=== TEXT EXCERPT ===
Here are some of the best questions for a High School Sophomore Student survey about assessment fairness, along with practical tips for designing your own. If you’d like an instant way to generate such a survey, Specific can help you build it in seconds with powerful AI tools tailored for education research.
Open-ended questions that reveal student perspectives
Open-ended questions are your best bet when you want authentic, detailed feedback. They let students convey their experiences, ideas, and challenges without boxing their answers into predefined choices. Use these when you want deep qualitative insights and are curious about what your students truly think.
Can you describe a recent assessment (test, project, or quiz) that you felt was fair? What made it fair for you?
Have you ever felt an assessment was unfair? What happened, and why did it feel that way?
What makes an assessment clear and easy to understand for you?
Are there any types of assessments (oral, written, group projects, etc.) that you find more challenging to do well on? Why?
How do you feel about the amount of time given for different assessments?
If you could change something about how assessments are done at your school, what would it be?
How well do you think assessments match what you learn in class?
In what ways do teachers explain how your work will be graded?
What helps you feel confident before taking an assessment?
Can you share an example where you didn’t get to show your knowledge because of how the assessment was designed?
Open-ended responses help uncover nuanced perspectives on fairness—something recent studies show really matters to students, especially regarding oral exams and transparency.[3]
The best single-select multiple-choice questions
Single-select multiple-choice questions are great for when you want to quantify opinions or identify patterns fast. They offer a structured snapshot and are easier for respondents to answer, often “opening the door” to a more in-depth conversation via follow-up questions. Use these early in a survey to spot common trends, or when you want a quick pulse on a specific aspect of assessment fairness.
=== RAW RECORDS ===
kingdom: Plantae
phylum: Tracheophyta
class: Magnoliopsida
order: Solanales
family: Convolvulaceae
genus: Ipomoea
===
▶ _PROBLEM TO SOLVE_: List the types of assessment named in parentheses in the question from the survey text that begins "Are there any types of assessments". The data play no part in this exercise.

▶ _TASK ANSWER_:
- oral
- written
- group projects